- Born: Jivram Bhavanishankar Joshi 6 July 1905 Garani village near Jasdan, Amreli district then under Baroda State of Gujarat
- Died: 2004 Ahmedabad, Gujarat
- Citizenship: India
- Occupation: Author
- Relatives: Bhavanishankar (father) Santokben (mother) Dinubhai Joshi (brother)
- Writing career
- Language: Gujarati
- Notable work: Miya Fuski

= Jivram Joshi =

Indian writer of children's literature

Jivram Bhavanishankar Joshi (6 July 1905 – 2004) was Gujarati language writer of children's literature.

==Biography==
He was born on 6 July 1905 at Garani village near Jasdan in Amreli district then under Baroda State of Gujarat to Santokben and Bhavanishankar. He and his brother Durlabhji were introduced at the school in Panosara village. His father died when he was studying in the third standard. He went to Ahmedabad from Saurashtra at early age. He was educated in Balwantray Thakore's Proprietary School near Teen Darwaza, Ahmedabad. He worked as cook at home of Ramnarayan V. Pathak. Inspired by the life of Dharmananda Damodar Kosambi, he went to Kashi in North India. He studied Sanskrit and English languages in 1927 at Kashi. He was introduced to Kashi Vidyapith also. He was involved in Indian independence movement. He evaded his arrest by moving to Bihar and later to Gujarat. He later started writing children's literature. He edited Zagmag, a Gujarati children's weekly.

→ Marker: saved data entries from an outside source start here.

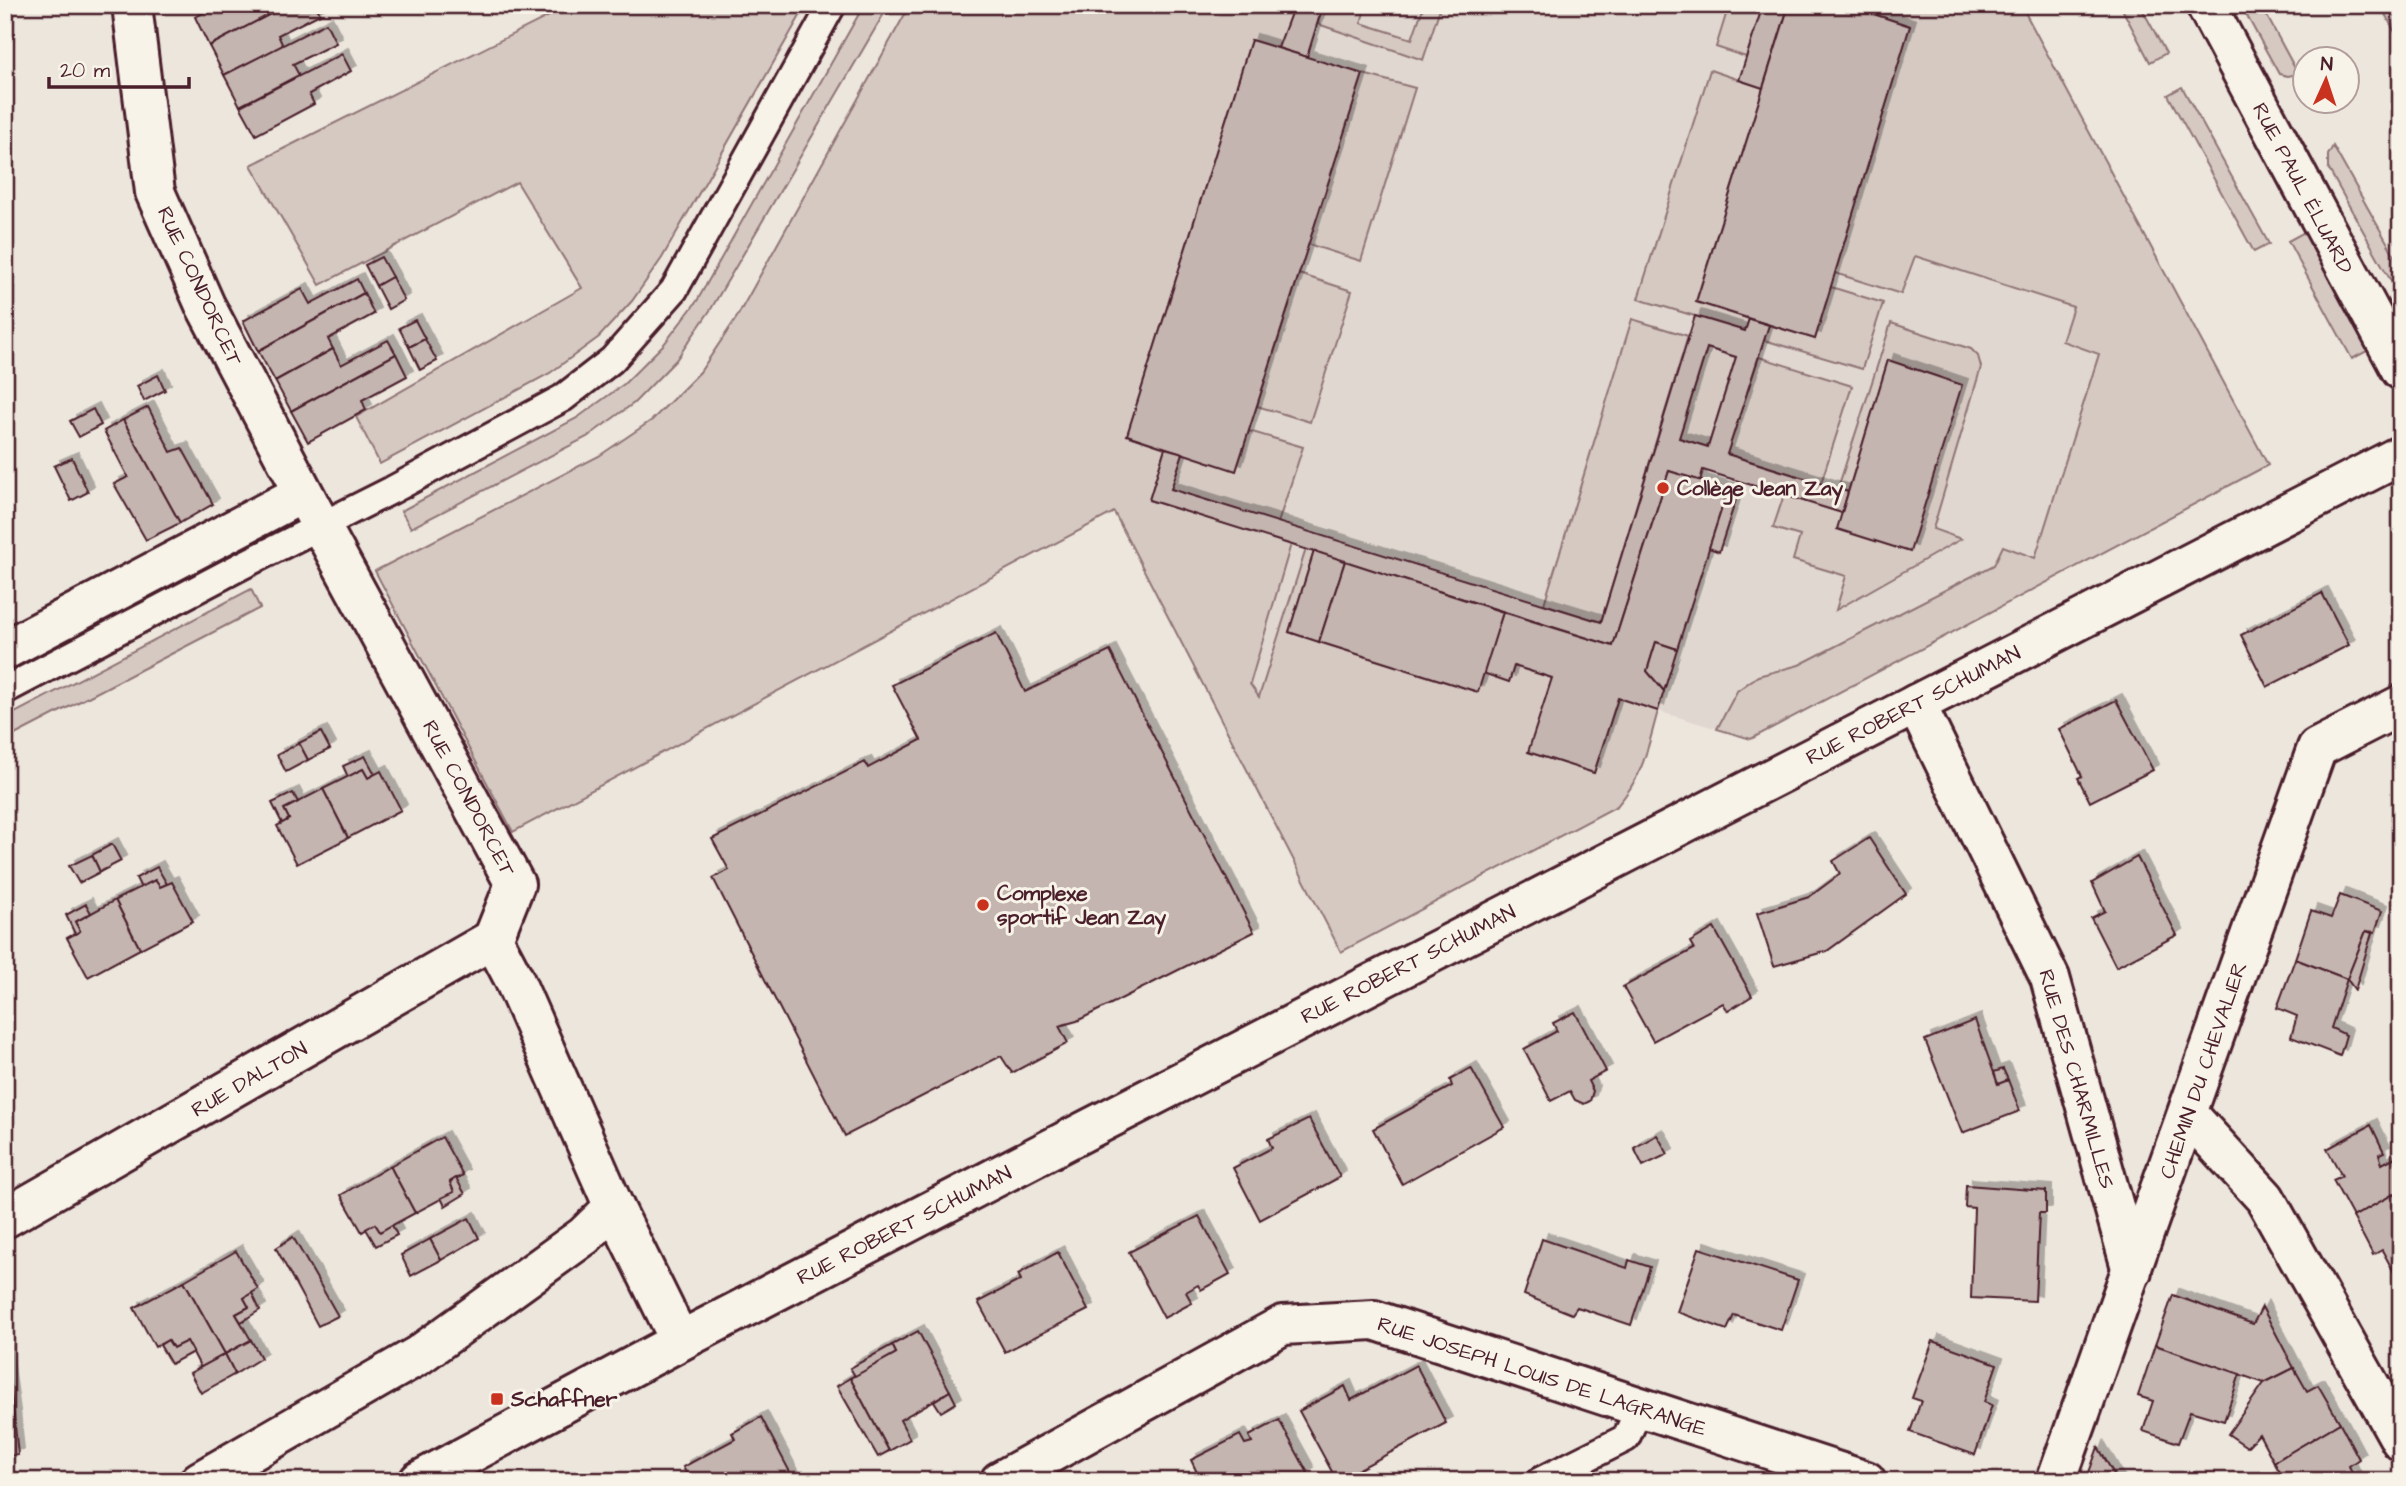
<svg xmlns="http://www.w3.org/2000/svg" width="2406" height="1486" viewBox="0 0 2406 1486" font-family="'Architects Daughter',sans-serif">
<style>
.built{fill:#e0d7d0}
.green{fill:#d5c9c2;stroke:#907476;stroke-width:2}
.building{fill:#c4b5b0;stroke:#4a1f2b;stroke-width:2;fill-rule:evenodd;filter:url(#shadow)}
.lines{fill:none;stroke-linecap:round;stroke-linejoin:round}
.service-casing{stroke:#4a1f2b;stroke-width:32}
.minor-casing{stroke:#4a1f2b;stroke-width:44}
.tertiary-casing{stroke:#4a1f2b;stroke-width:44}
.service{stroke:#f7f3e8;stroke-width:26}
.minor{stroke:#f7f3e8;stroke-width:38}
.tertiary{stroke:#f7f3e8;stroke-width:38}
.poi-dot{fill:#c8321e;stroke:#f7f3e8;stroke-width:2.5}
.labels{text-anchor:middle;stroke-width:6;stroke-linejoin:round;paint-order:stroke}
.street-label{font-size:21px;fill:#4a1f2b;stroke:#f7f3e8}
.poi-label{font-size:21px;font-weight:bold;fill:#4a1f2b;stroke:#f7f3e8;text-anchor:start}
</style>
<defs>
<filter id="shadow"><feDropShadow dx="6" dy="-6" stdDeviation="0" flood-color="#0004"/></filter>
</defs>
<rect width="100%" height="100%" fill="#ece6dd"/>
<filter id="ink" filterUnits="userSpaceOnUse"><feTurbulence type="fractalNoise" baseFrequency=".0143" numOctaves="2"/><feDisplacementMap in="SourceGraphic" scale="14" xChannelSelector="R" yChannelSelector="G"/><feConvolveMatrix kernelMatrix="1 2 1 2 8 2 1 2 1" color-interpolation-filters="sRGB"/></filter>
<g filter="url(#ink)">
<polygon class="built" points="1032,5 2021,5 2268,465 1751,739 1658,711 1641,770 1633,787 1617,806 1341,952 1114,512"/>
<g class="green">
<polygon points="571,5 802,5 804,9 662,258 632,301 599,337 550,373 380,464 356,417 582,288 517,182 320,285 251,165"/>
<polygon points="864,5 889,5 711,309 676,360 634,403 587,437 411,528 401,511 577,418 624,384 664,344 697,301"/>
<path d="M910 5H1265L1291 14 1278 48 1251 40 1127 435 1165 448 1149 500 1291 544 1250 684 1259 697 1306 549 1314 551 1289 632 1477 692 1483 673 1509 682 1514 666 1552 678 1529 752 1594 773 1618 698 1658 711C1647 749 1644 775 1617 806L1341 952 1114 512 513 832 375 571 599 456 652 420 700 372 737 317Z"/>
<polygon points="1323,5 1366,5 1361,23 1412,39 1424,5 1441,5 1423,60 1318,24"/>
<polygon points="1729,5 1763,5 1746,57 1716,47"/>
<polygon points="1846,5 2021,5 2268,465 1751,739 1717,729 1737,691 1758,676 1799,665 1994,565 2003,546 2035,558 2099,354 2062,341 2073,307 1915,256 1901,294 1835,273 1910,26"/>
<polygon points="2120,5 2140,5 2166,53 2150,62"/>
<polygon points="2241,5 2261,5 2298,74 2288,76 2279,74"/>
<polygon points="2380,5 2401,5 2401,43"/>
<polygon points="1710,70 1763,88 1696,301 1749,319 1745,331 1638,299"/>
<polygon points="1363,74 1415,88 1361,261 1308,244"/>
<polygon points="2182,87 2269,244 2254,252 2168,95"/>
<polygon points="2333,146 2401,267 2401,299 2328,168 2328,155"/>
<polygon points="2308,230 2369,350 2352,359 2288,241"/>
<polygon points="1299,274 1352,291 1310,422 1257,406"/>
<polygon points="1831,287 1883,303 1862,369 1764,340 1769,325 1815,339"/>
<polygon points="1632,319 1688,336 1601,622 1544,604"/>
<polygon points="1891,323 1971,349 1978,356 1981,367 1933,529 1961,539 1836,610 1846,576 1793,560 1800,536 1773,528 1784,495 1842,513 1961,385 1888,360 1848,492 1838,488"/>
<polygon points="1707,348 1736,357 1708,447 1679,438"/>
<polygon points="1759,357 1852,386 1821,483 1727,454"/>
<polygon points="1249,431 1303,447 1278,523 1171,489 1183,453 1236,470"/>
<polygon points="251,589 260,608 5,740 5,718"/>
</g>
<g class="building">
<polygon points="218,5 264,5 262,7 267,16 209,46 195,17"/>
<polygon points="288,5 316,5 320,14 278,35 283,46 224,75 209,46"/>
<polygon points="1265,5 1294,5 1291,14"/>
<polygon points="1294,5 1323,5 1307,57 1278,48"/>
<polygon points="1763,5 1789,5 1763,88 1739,80"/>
<polygon points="1789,5 1846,5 1910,26 1815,339 1696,302"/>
<polygon points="326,23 336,43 293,64 299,75 240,106 224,75"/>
<polygon points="1251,40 1363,74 1236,471 1127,435"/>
<polygon points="342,54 351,71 309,94 314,104 256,135 240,106"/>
<polygon points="381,257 392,277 376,286 365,265"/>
<polygon points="392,277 404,300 388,309 376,286"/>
<polygon points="357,279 364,293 258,351 243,321 302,289 310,304"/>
<polygon points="364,293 374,314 328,339 333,349 275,381 258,351"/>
<path d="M1695 316 1745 331 1749 319 1769 325 1727 454 1848 492 1842 513 1703 470 1700 481 1669 471 1613 646 1149 500 1165 448 1183 453 1171 489 1601 622ZM1707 348 1736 357 1708 447 1679 438Z"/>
<polygon points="415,320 425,339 409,347 399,328"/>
<polygon points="425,339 437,361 420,370 409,347"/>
<polygon points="388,340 396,354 291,411 275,381 333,349 341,365"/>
<polygon points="396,354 407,376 362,400 366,410 308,442 291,411"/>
<polygon points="1888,360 1962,385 1910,552 1837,529"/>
<polygon points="158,375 165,390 144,401 137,386"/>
<polygon points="148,407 171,452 182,448 213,504 180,523 123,420"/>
<polygon points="93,409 101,425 79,437 70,421"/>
<polygon points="123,420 180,523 146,540 114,484 128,477 104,431"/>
<polygon points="72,458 88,492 71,501 54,466"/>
<polygon points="1669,471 1728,489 1677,649 1656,642 1647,671 1664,691 1658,711 1618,698 1594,773 1528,752 1552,678 1514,666 1509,682 1483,673 1503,612 1613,646"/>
<polygon points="1728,489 1738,493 1719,552 1709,548"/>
<polygon points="1314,551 1345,561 1319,642 1289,632"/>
<polygon points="1345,561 1503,612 1478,692 1319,642"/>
<polygon points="2322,593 2349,645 2267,687 2241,635"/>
<polygon points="996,633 1025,692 1110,651 1254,932 1077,1021 1059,1026 1068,1043 1012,1073 1001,1056 845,1136 713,878 729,870 712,839 865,762 868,768 921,740 892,685"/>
<polygon points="1656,642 1677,649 1664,691 1647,671"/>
<polygon points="2116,700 2153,770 2090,802 2078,778 2082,776 2059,729"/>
<polygon points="321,732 330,749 308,760 299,743"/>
<polygon points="299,743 308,760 286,772 277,755"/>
<polygon points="365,756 375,774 368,778 363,769 348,777 343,766"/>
<polygon points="363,769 368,778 381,771 401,810 348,838 323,789"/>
<polygon points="323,789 348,838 297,864 277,826 289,819 284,809"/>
<polygon points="293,793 298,802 284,809 289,819 282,823 272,803"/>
<polygon points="1869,838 1906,894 1827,951 1774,966 1757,913 1809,897 1840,874 1833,861"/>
<polygon points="112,844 121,861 100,872 92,855"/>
<polygon points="92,855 100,872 79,883 69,866"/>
<polygon points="2137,857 2177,935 2116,967 2091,918 2105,911 2092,883"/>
<polygon points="157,867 167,884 160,887 155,880 141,888 136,878"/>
<polygon points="155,880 160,887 172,882 193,921 140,949 115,900"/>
<polygon points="2340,895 2382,911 2375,932 2366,931 2347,979 2295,959 2311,911 2331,918"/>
<polygon points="115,900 140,949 88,977 67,938 80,931 75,922"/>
<polygon points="86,904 91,913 75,922 80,931 75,934 66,915"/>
<polygon points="1714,928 1752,996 1728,1011 1723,1003 1653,1041 1623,987 1694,949 1690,942"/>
<polygon points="2366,931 2372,933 2355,990 2347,979"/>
<polygon points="2295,959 2347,979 2331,1028 2346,1035 2340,1056 2291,1037 2297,1016 2277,1008"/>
<polygon points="1575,1012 1606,1071 1588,1081 1593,1091 1590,1101 1584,1104 1575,1100 1570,1091 1551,1101 1524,1049 1557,1031 1553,1023"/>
<polygon points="1975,1020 1998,1084 2008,1080 2020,1111 1962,1133 1925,1040"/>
<polygon points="1471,1068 1504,1127 1402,1184 1373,1129 1452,1086 1450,1080"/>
<polygon points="2003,1069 2008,1080 1998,1084 1994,1072"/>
<polygon points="1309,1119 1340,1177 1260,1220 1233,1168 1272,1148 1268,1139"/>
<polygon points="2371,1125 2384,1152 2379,1154 2382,1164 2401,1154 2401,1190 2353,1217 2333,1180 2342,1176 2327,1149"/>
<polygon points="1657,1135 1668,1154 1643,1166 1634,1148"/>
<polygon points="442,1137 463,1175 450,1182 454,1192 415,1213 390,1166"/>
<polygon points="390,1166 415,1213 380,1232 375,1224 362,1232 341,1195"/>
<polygon points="456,1178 465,1194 445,1206 441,1198 454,1192 450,1182"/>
<polygon points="1966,1185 2046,1191 2046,1213 2039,1213 2035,1301 1971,1298 1974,1208 1965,1207"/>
<polygon points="2401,1190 2401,1274 2396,1276 2382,1250 2373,1255 2353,1217"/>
<polygon points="1199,1216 1230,1274 1201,1290 1198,1285 1186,1292 1192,1303 1164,1318 1129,1252"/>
<polygon points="469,1218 479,1238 441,1260 430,1239"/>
<polygon points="375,1224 380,1232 392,1225 397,1235 376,1246 366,1229"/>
<polygon points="293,1237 338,1316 318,1326 276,1248"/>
<polygon points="430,1239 441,1260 411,1276 401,1255"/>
<polygon points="1542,1239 1627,1268 1629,1260 1650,1267 1631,1325 1577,1307 1572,1314 1524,1295"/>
<polygon points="1699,1248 1798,1280 1781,1330 1734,1315 1727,1330 1677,1312"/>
<polygon points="236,1251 258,1289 244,1298 249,1307 236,1314 251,1340 225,1354 184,1281"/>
<polygon points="1058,1252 1088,1310 1005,1352 978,1302 1021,1280 1018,1274"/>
<polygon points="184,1281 225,1354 201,1368 187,1341 173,1348 168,1340 155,1347 134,1308"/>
<polygon points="252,1293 260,1310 241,1322 236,1314 249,1307 244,1298"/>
<polygon points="2173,1295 2253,1324 2262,1307 2294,1368 2264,1383 2155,1345"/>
<polygon points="918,1331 950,1391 900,1420 910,1439 889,1451 850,1378 896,1353 892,1345"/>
<polygon points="168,1340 173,1348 187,1341 193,1352 171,1364 160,1345"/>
<polygon points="251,1340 261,1358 235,1374 225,1354"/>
<polygon points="1933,1341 1997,1364 1984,1402 1992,1405 1975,1455 1910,1432 1921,1401 1912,1398"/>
<polygon points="5,1344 9,1379 5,1379"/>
<polygon points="892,1345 896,1353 855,1376 850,1368"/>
<polygon points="2155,1345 2240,1374 2224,1421 2190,1411 2178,1443 2143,1431 2153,1401 2138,1396"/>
<polygon points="225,1354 235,1374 201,1393 190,1373"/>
<polygon points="1416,1365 1446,1423 1337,1481 1299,1411 1345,1386 1351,1400"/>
<polygon points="2294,1368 2307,1391 2318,1385 2340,1423 2274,1462 2259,1434 2247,1447 2228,1434 2264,1383"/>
<polygon points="850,1378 889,1451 878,1457 837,1386"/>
<polygon points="5,1379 9,1379 14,1416 5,1417"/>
<polygon points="950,1391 956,1403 941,1412 934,1401"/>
<polygon points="14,1416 18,1455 5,1456 5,1417"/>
<polygon points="761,1417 791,1474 779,1481 690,1481 683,1467 735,1439 732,1433"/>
<polygon points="1279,1420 1308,1473 1294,1481 1201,1481 1191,1460 1240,1435 1245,1444 1252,1442 1249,1436"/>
<polygon points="2340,1423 2359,1459 2349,1466 2356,1481 2285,1481 2274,1462"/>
<polygon points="2098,1447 2118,1481 2086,1481"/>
<polygon points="791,1474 795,1481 779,1481"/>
</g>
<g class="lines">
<g class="service-casing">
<g id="service">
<polyline points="5,690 243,565 392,490 563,398 612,360 674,290 832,5"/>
<polyline points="1540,1481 1626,1438 1640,1407"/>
</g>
</g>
<g class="minor-casing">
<g id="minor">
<polyline points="132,5 155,192 205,305 321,526 515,884 493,939 513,977 614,1207 680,1341"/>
<polyline points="2206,5 2401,370"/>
<polyline points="5,650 303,493"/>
<polyline points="1916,704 2050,978 2132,1271"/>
<polyline points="2188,1114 2265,1198 2401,1441"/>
<polyline points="5,1218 493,939"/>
<polyline points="200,1481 419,1355 584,1236 614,1207"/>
<polyline points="1000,1481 1283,1325 1374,1320 1866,1481"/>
<polyline points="2056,1481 2317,748 2401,705"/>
</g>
</g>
<g class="tertiary-casing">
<polyline id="tertiary" points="419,1481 680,1341 1085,1131 2401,455"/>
</g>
<use href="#service" class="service"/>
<use href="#minor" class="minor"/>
<use href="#tertiary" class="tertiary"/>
</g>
</g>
<g class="poi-dot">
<circle cx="1663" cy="488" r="7"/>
<circle cx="983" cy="905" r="7"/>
<rect x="490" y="1392" width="14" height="14" rx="3.5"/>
</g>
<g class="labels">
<g class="street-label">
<text transform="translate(2303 188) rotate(62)" y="7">RUE PAUL ÉLUARD</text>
<text transform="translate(200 286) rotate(65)" y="7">RUE CONDORCET</text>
<text transform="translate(1913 705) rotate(-27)" y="7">RUE ROBERT SCHUMAN</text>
<text transform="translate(469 798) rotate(62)" y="7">RUE CONDORCET</text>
<text transform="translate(1408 964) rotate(-27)" y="7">RUE ROBERT SCHUMAN</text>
<text transform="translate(2203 1070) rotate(-71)" y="7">CHEMIN DU CHEVALIER</text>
<text transform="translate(249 1079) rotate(-30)" y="7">RUE DALTON</text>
<text transform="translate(2077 1079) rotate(74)" y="7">RUE DES CHARMILLES</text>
<text transform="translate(904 1225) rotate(-27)" y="7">RUE ROBERT SCHUMAN</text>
<text transform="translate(1542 1376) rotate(18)" y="7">RUE JOSEPH LOUIS DE LAGRANGE</text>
</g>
<g class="poi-label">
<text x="1677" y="495">Collège Jean Zay</text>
<text x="997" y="900">Complexe<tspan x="997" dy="24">sportif Jean Zay</tspan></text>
<text x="511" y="1406">Schaffner</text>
</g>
</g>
<rect width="2406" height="1486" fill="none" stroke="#f7f3e8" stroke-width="28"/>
<rect x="14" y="14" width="2378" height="1458" fill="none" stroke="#4a1f2b" stroke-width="2.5" filter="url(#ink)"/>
<g transform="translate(2326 80) rotate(3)"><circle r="33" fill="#f7f3e8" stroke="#b29e9c" stroke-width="2"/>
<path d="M0-5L12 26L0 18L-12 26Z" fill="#c8321e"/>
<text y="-10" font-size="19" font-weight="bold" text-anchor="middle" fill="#4a1f2b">N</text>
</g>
<path d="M49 77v10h140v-10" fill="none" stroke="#4a1f2b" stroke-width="3.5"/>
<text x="60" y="77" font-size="21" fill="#4a1f2b" stroke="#f7f3e8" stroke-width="5" paint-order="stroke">20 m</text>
</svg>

He died in 2004 at Ahmedabad, Gujarat.

==Works==
Joshi wrote abundance of literature for children. He created several fictional characters which became popular among children like Miya Fuski, Chhako Mako, Chhel Chhabo, Adukiyo Dadukiyo. He wrote series of episodes on these characters like 30 episodes of Miya Fuski, 10 episodes of Chhako Mako, 10 episodes of Chhel Chhabo, 10 episodes of Adukiyo Dadukiyo. Miyan Fuski first appeared in 1946. He also wrote 20 episodes in Prerak Prasangavartavali series and 10 episodes in Bodhmala series. His selected works were published under Balsahitya Sarvasangrah in 1936. His stories of Tabha Bhatt, Rani Chatura and Raja Vikram are also popular. He wrote Ramat Gamat Geeto (play songs) (1952), songs to be sung while playing. He dramatised several of his stories like Chhako Mako (1963) and Panidar Moti (a bright pearl) (1965).

Adukiyo Dadukiyo ane Galu Jaadugar was adapted into Gujarati film in 2008. Miya Fuski characters are adapted into plays, TV series and a film.

Industrialist Rashmin Majithia's company Zen Opus holds copyrights of 125 story collections and characters created by Joshi. Majithia has announced the adaptation of these works in other media.